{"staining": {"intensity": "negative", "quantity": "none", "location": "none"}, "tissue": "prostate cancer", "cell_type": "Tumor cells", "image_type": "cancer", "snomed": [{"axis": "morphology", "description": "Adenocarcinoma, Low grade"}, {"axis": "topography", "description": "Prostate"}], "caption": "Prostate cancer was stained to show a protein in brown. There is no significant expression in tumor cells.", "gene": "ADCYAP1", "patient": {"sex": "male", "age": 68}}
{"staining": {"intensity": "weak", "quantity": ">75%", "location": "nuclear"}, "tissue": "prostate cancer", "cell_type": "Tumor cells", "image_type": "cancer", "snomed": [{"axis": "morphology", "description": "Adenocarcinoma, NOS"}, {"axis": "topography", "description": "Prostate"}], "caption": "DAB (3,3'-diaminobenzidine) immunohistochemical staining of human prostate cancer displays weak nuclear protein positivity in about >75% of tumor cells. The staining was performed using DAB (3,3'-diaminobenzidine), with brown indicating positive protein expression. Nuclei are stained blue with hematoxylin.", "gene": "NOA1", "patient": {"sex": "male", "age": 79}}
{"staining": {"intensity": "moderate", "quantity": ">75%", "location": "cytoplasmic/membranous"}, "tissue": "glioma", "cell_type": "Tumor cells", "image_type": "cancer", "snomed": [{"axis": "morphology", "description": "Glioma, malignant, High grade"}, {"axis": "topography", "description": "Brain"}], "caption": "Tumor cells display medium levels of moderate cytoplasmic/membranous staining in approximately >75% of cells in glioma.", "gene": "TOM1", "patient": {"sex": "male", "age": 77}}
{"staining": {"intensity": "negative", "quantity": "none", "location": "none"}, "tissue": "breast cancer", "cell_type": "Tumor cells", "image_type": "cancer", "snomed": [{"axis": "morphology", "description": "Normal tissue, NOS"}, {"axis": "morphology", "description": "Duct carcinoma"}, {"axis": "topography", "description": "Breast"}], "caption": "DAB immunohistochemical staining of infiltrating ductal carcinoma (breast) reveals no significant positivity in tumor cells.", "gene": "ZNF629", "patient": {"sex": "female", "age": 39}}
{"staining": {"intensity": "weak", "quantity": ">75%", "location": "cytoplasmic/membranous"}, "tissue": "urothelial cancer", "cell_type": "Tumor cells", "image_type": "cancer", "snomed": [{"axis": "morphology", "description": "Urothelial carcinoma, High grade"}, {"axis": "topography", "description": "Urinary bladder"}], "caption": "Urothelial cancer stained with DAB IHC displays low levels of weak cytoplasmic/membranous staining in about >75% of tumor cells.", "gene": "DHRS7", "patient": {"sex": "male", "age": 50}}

- ACTIVITY
Count how many lines in the data above hold "none", and give that number by itself.

- ANSWER
2